◆ Task item ◆
Scan the data beneath this task and copy each line that includes "Lorong".

(Records excerpted from a collection)

********

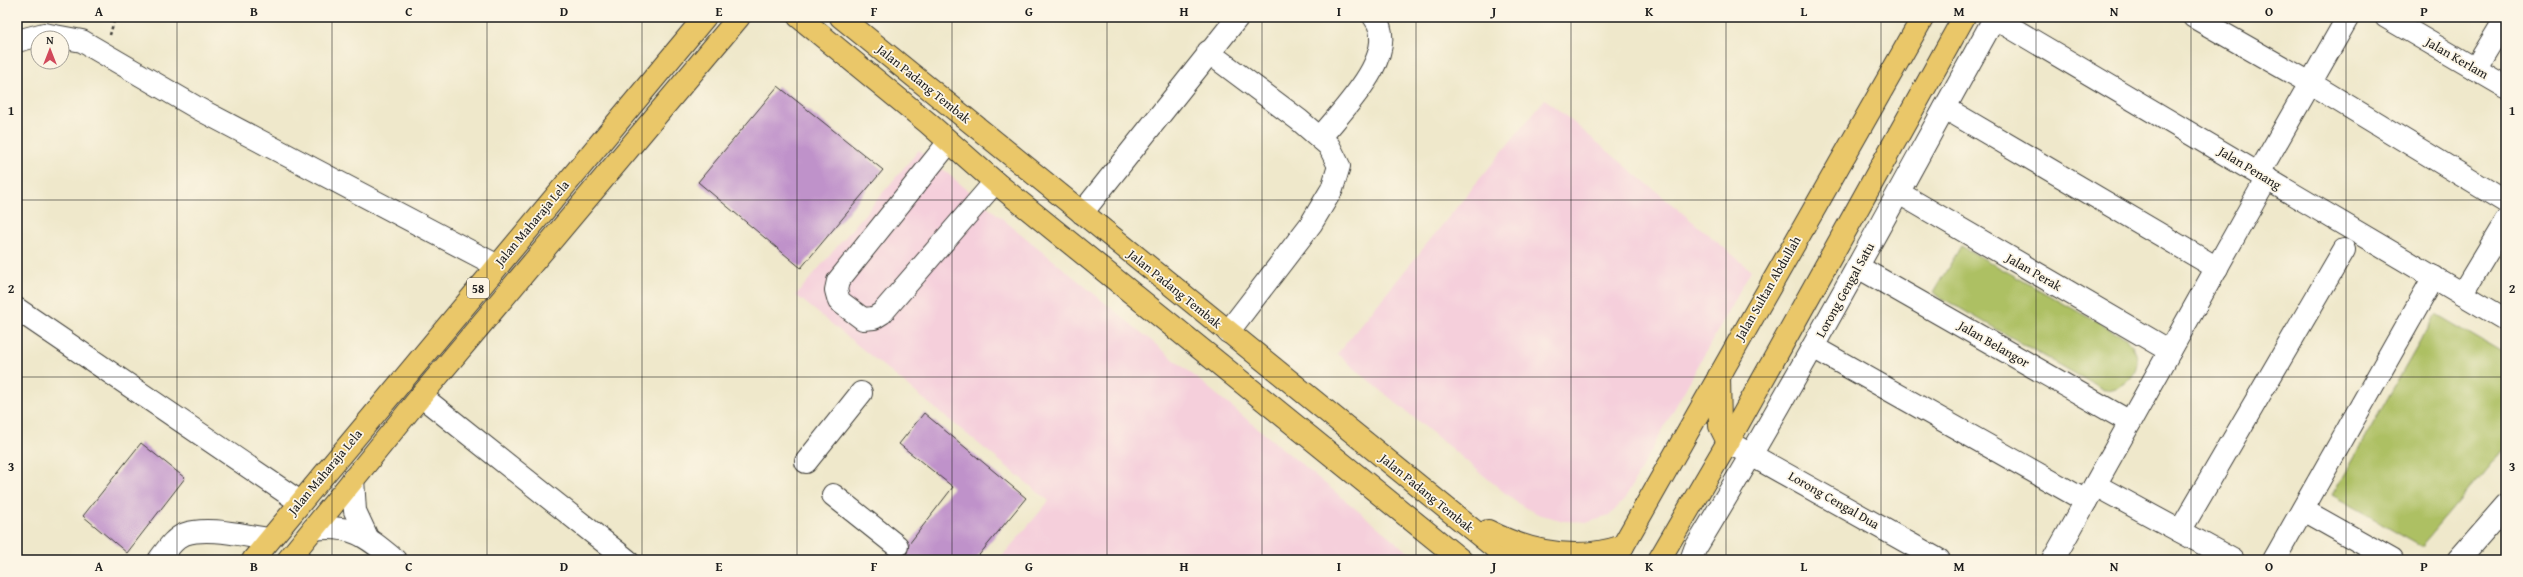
<svg xmlns="http://www.w3.org/2000/svg" width="2523" height="577" font-family="'Gentium Book Plus',serif">
<rect width="100%" height="100%" fill="#fcf5e5"/>
<filter id="ink" filterUnits="userSpaceOnUse"><feTurbulence type="fractalNoise" baseFrequency=".025" numOctaves="2"/><feDisplacementMap in="SourceGraphic" scale="8" xChannelSelector="R" yChannelSelector="G"/><feConvolveMatrix kernelMatrix="1 2 1 2 8 2 1 2 1" color-interpolation-filters="sRGB"/></filter>
<filter id="wash" filterUnits="userSpaceOnUse"><feTurbulence type="fractalNoise" baseFrequency=".012" numOctaves="4" result="noise"/><feDisplacementMap in="SourceGraphic" scale="16" xChannelSelector="R" yChannelSelector="G"/><feGaussianBlur stdDeviation="0.9" result="paint"/><feColorMatrix in="noise" values="0 0 0 0 0 0 0 0 0 0 0 0 0 0 0 0 0 1.4 0 .05"/><feComposite in="paint" operator="in"/></filter>
<g filter="url(#wash)">
<rect width="100%" height="100%" fill="#efe8cb"/>
<!-- built -->
<g fill="#f5cfdb">
<polygon points="1545,99 1751,270 1624,500 1609,516 1589,522 1564,521 1538,514 1517,503 1337,354"/>
<polygon points="919,150 1418,560 999,560 1049,501 796,295"/>
</g>
<!-- green -->
<g fill="#adc064" stroke="#646e40">
<path d="M1961 246 2127 339C2131 344 2136 351 2137 358 2139 377 2121 390 2104 390L1933 293Z"/>
<polygon points="2436,314 2506,355 2506,446 2422,546 2332,495"/>
</g>
<g id="blocks">
<!-- building -->
<g fill="#bf92ca">
<polygon points="778,86 883,170 801,268 698,182"/>
<polygon points="924,413 1026,498 975,560 896,560 907,553 909,544 953,487 899,444"/>
<polygon points="141,443 185,478 127,553 83,516"/>
</g>
</g>
</g>
<g filter="url(#ink)">
<use href="#blocks" fill-opacity="0" stroke="#3c3b36" stroke-width="1"/>
<g fill="none" stroke-linecap="round" stroke-linejoin="round">
<!-- minor casing -->
<g stroke="#3c3b36" stroke-width="24">
<g id="minor">
<polyline points="1993,17 2506,320"/>
<polyline points="2194,17 2310,83 2506,202"/>
<polyline points="2386,17 2506,87"/>
<polyline points="17,41 44,34 82,41 199,109 496,265"/>
<polyline points="1208,52 1299,120 1329,146 1339,166 1332,189 1311,224 1228,332"/>
<polyline points="2475,69 2506,18"/>
<polyline points="1945,108 2217,268"/>
<path d="M1320 138C1342 110 1402 53 1374 17"/>
<polyline points="949,142 838,281 836,290 839,301 863,319 874,318 882,313 995,182"/>
<polyline points="2259,173 2348,17"/>
<polyline points="1899,193 2170,351"/>
<polyline points="1082,213 1238,17"/>
<polyline points="1858,267 2130,422"/>
<polyline points="2462,294 2506,221"/>
<polyline points="17,309 300,502"/>
<polyline points="1813,347 2086,501"/>
<polyline points="421,396 627,560"/>
<polyline points="1728,442 1939,560"/>
<polyline points="806,462 861,393"/>
<polyline points="353,479 355,511 367,537"/>
<polyline points="2095,485 2233,560"/>
<polyline points="833,495 897,546"/>
<polyline points="2303,510 2392,560"/>
<path d="M313 529C352 524 366 536 395 560"/>
<polyline points="2180,531 2344,250"/>
<path d="M159 560C166 551 174 538 185 534 208 526 245 536 269 539"/>
<path d="M1691 560 1695 549C1801 375 1896 195 1995 17"/>
<polyline points="2053,560 2267,178"/>
<polyline points="2274,560 2434,277"/>
<polyline points="2458,560 2506,505"/>
</g>
</g>
<!-- major casing -->
<g stroke="#3c3b36" stroke-width="24">
<g id="major">
<polyline points="799,17 928,123 995,182 1461,560"/>
<polyline points="841,17 1510,560"/>
<polyline points="1719,376 1720,426 1728,442"/>
<path d="M1488 531C1531 553 1576 562 1623 546"/>
<polyline points="1615,560 1923,17"/>
<polyline points="1659,560 1728,442 1964,17"/>
</g>
</g>
<!-- highway casing -->
<g stroke="#3c3b36" stroke-width="24">
<g id="highway">
<polyline points="253,560 705,17"/>
<polyline points="288,560 421,396 739,17"/>
</g>
</g>
<!-- path -->
<polyline stroke="#3c3b36" stroke-width="2.5" stroke-dasharray="3 3" stroke-linecap="butt" points="110,35 115,17"/>
<!-- minor -->
<use href="#minor" stroke="#fff" stroke-width="22"/>
<!-- major -->
<use href="#major" stroke="#eac769" stroke-width="22"/>
<!-- highway -->
<use href="#highway" stroke="#eac769" stroke-width="22"/>
</g>
</g>
<!-- grid -->
<path fill="none" stroke="#1c1c1c" stroke-width="1" stroke-opacity="0.55" d="M177 17V560M332 17V560M487 17V560M642 17V560M797 17V560M952 17V560M1107 17V560M1262 17V560M1416 17V560M1571 17V560M1726 17V560M1881 17V560M2036 17V560M2191 17V560M2346 17V560M17 200H2506M17 377H2506"/>
<g text-anchor="middle" dominant-baseline="central" stroke-width="3.5" stroke-linejoin="round" paint-order="stroke">
<!-- shield labels -->
<rect fill="#fcf5e5" stroke="#5f5d58" stroke-width="1" x="467" y="278" width="22" height="20" rx="3"/>
<g font-size="12" font-weight="bold" fill="#1c1c1c">
<text x="478" y="288">58</text>
</g>
<!-- street labels -->
<g font-size="13" fill="#1c1c1c" stroke="#fcf5e5">
<text transform="translate(2457 58) rotate(30)">Jalan Kerlam</text>
<text transform="translate(924 84) rotate(39)">Jalan Padang Tembak</text>
<text transform="translate(2250 168) rotate(31)">Jalan Penang</text>
<text transform="translate(532 223) rotate(-50)">Jalan Maharaja Lela</text>
<text transform="translate(2034 272) rotate(30)">Jalan Perak</text>
<text transform="translate(1768 288) rotate(-60)">Jalan Sultan Abdullah</text>
<text transform="translate(1175 289) rotate(39)">Jalan Padang Tembak</text>
<text transform="translate(1845 290) rotate(-61)">Lorong Gengal Satu</text>
<text transform="translate(1994 344) rotate(30)">Jalan Belangor</text>
<text transform="translate(325 472) rotate(-50)">Jalan Maharaja Lela</text>
<text transform="translate(1427 493) rotate(39)">Jalan Padang Tembak</text>
<text transform="translate(1834 500) rotate(30)">Lorong Cengal Dua</text>
</g>
</g>
<!-- margin -->
<rect width="2523" height="577" fill="none" stroke="#fcf5e5" stroke-width="44"/>
<!-- north arrow -->
<g transform="translate(50 50)"><circle r="19" fill="#fcf5e5" stroke="#a29e95"/>
<path d="M0-3L7 15L0 10L-7 15Z" fill="#d1495b"/>
<text y="-6" font-size="11" font-weight="bold" text-anchor="middle" fill="#1c1c1c">N</text>
</g>
<rect x="22" y="22" width="2479" height="533" fill="none" stroke="#1c1c1c" stroke-width="1.5"/>
<g font-size="13" text-anchor="middle" font-weight="bold" fill="#1c1c1c">
<text x="99" y="16">A</text>
<text x="254" y="16">B</text>
<text x="409" y="16">C</text>
<text x="564" y="16">D</text>
<text x="719" y="16">E</text>
<text x="874" y="16">F</text>
<text x="1029" y="16">G</text>
<text x="1184" y="16">H</text>
<text x="1339" y="16">I</text>
<text x="1494" y="16">J</text>
<text x="1649" y="16">K</text>
<text x="1804" y="16">L</text>
<text x="1959" y="16">M</text>
<text x="2114" y="16">N</text>
<text x="2269" y="16">O</text>
<text x="2424" y="16">P</text>
<text x="11" y="115">1</text>
<text x="2512" y="115">1</text>
<text x="11" y="293">2</text>
<text x="2512" y="293">2</text>
<text x="11" y="471">3</text>
<text x="2512" y="471">3</text>
<text x="99" y="571">A</text>
<text x="254" y="571">B</text>
<text x="409" y="571">C</text>
<text x="564" y="571">D</text>
<text x="719" y="571">E</text>
<text x="874" y="571">F</text>
<text x="1029" y="571">G</text>
<text x="1184" y="571">H</text>
<text x="1339" y="571">I</text>
<text x="1494" y="571">J</text>
<text x="1649" y="571">K</text>
<text x="1804" y="571">L</text>
<text x="1959" y="571">M</text>
<text x="2114" y="571">N</text>
<text x="2269" y="571">O</text>
<text x="2424" y="571">P</text>
</g>
</svg>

********

◆ Output for this exercise ◆
<text transform="translate(1845 290) rotate(-61)">Lorong Gengal Satu</text>
<text transform="translate(1834 500) rotate(30)">Lorong Cengal Dua</text>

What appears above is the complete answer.